Deshalb sei das diplomatische Bemühen des Kanzlers im Rahmen seiner G20-Präsidentschaft genau richtig gewesen, auch bei autoritären Regimen Unterstützung für den Kurs des Westens gegen die russische Aggression zu suchen. Es sei aktuell „ein Riesenproblem“, wenn Diplomatie abgelehnt und durch „Rigorismus“ ersetzt werde, etwa in der Ukraine-Frage. Als Beispiel dafür führt der SPD-Fraktionschef den Umgang der EU mit der Mongolei ein. Die Mongolei, die auch von einer Schwesterpartei der SPD regiert werde, bemühe sich, ihre Demokratie vor den beiden großen autoritären Nachbarn Russland und China zu schützen. Deshalb habe das Land der Verurteilung Russlands in der UN wegen des Ukraine-Angriffs nicht zustimmen können. Die harsche Kritik der EU daran sei „eine Zumutung“ und ein eindeutiger „diplomatischer Fehler“.
Katarina Barley: Auf Europa kommt es an
Wie wichtig eine kluge und vorausschauende Diplomatie auch auf europäischer Ebene ist, zeigt der Vortrag von Katarina Barley, der Vizepräsidentin des Europäischen Parlamentes, in der Europa-Debatte. Gerade weil die Erwartungen der Menschen in Krisenzeiten an Europa besonders groß seien – so wie in der Finanz- und Corona-Krise jetzt wieder in der Ukraine- und Energiekrise – sei es wichtig, die EU einem gründlichen „Checkup“ zu unterziehen. Barley fordert weniger Einstimmigkeit und mehr Kompetenzen in der Außen- und Sicherheitspolitik der EU. Dagegen gebe es aber viel diplomatischen Widerstand in den nationalen Hauptstädten.
Eine weitere große Herausforderung für die EU sieht Barley im Ziel der „sozial-ökologischen Transformation“. Angesichts der aktuellen Krisenlage gerieten hier viele bereits erreichte Fortschritte erneut „unter Druck“. Da müsse die Sozialdemokratie gegenhalten. Der Klimaschutz müsse „wie eine Wassermelone“ sein: außen grün und innen mit viel tiefem rot. „Das können nur wir“, die SPD, so Katarina Barley.
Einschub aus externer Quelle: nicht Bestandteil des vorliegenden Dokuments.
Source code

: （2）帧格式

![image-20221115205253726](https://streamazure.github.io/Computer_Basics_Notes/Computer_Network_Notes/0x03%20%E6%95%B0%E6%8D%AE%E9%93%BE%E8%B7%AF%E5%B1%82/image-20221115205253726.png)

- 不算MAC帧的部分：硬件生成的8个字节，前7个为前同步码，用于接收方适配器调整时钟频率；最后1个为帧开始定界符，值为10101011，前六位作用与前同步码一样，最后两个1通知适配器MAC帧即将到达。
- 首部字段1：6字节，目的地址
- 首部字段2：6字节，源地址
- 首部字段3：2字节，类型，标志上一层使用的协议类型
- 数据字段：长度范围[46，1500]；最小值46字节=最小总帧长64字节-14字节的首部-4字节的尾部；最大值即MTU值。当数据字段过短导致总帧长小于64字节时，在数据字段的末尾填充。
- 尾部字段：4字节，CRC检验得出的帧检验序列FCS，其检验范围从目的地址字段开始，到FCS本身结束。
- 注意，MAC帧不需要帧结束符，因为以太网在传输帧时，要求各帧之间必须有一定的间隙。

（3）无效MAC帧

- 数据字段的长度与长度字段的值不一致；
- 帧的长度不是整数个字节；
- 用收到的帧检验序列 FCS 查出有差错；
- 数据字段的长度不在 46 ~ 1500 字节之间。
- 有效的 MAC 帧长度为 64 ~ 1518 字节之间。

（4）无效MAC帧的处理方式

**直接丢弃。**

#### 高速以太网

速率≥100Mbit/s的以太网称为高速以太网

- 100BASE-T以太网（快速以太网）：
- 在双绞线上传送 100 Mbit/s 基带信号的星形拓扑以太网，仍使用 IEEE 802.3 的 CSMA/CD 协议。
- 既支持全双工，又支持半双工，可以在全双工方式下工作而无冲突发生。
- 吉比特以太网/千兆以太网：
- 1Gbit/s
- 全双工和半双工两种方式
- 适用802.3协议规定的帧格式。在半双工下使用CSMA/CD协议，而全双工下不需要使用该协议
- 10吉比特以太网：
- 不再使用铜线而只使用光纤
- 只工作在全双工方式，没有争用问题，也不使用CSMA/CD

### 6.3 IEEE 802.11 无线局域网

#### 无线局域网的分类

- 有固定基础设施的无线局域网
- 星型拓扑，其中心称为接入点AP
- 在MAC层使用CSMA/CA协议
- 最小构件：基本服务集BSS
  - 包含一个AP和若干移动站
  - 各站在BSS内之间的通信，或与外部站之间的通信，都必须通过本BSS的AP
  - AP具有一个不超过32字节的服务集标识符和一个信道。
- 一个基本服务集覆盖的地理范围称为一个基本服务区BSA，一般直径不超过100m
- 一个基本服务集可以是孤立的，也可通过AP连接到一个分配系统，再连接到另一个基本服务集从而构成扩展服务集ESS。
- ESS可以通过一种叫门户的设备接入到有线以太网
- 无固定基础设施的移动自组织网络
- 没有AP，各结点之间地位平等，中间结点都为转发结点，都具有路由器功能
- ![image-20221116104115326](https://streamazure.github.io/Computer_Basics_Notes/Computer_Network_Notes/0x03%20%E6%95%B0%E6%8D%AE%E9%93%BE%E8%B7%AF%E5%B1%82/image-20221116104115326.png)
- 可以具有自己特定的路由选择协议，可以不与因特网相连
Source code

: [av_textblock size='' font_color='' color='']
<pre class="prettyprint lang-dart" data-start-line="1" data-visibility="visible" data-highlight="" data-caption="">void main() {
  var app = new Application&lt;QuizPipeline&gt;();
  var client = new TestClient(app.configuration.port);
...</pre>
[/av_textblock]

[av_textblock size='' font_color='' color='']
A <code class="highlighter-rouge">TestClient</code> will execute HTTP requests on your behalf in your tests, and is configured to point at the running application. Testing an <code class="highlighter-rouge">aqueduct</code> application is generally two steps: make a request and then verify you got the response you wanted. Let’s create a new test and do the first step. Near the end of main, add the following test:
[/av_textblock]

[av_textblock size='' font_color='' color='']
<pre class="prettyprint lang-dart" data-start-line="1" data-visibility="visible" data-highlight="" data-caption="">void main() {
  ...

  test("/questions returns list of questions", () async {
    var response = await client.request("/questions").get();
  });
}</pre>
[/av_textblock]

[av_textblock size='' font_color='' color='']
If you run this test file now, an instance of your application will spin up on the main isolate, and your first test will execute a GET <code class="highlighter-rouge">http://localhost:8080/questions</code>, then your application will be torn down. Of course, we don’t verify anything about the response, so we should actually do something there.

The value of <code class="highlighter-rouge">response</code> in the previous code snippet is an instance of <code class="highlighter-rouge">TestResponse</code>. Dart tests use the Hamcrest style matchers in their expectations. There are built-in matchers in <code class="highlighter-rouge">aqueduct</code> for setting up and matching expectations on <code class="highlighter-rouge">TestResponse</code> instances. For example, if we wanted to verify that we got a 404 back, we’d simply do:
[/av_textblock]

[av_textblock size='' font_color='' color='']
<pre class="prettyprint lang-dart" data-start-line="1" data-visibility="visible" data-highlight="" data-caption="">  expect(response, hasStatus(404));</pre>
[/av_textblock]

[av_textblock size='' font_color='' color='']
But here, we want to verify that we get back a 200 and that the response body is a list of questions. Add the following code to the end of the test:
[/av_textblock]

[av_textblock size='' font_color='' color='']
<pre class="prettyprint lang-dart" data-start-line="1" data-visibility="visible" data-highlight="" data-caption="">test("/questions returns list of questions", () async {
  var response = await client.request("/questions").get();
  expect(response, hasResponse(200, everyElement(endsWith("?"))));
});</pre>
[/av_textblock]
Aus Debatten werden Entscheidungen
Zeigen wird sich das am Sonntag. Denn dann soll aus den außen- und sicherheitspolitischen Debatten des Konvents ein Parteikonvent, ein Kleiner Parteitag der SPD, ein „Missionspapier“ entwickeln und verabschieden. Es soll Leitfragen für das kommende Jahr abstecken. Diese sollen in einer darauffolgenden Dialog-Phase in den Parteigliederungen und im Gespräch mit Bürger*innen vor Ort weiter diskutiert werden. Schließlich soll dann eine Verdichtung der Themen erfolgen, als Grundlage für einen Leitantrag auf dem SPD-Parteitag im Dezember 2023.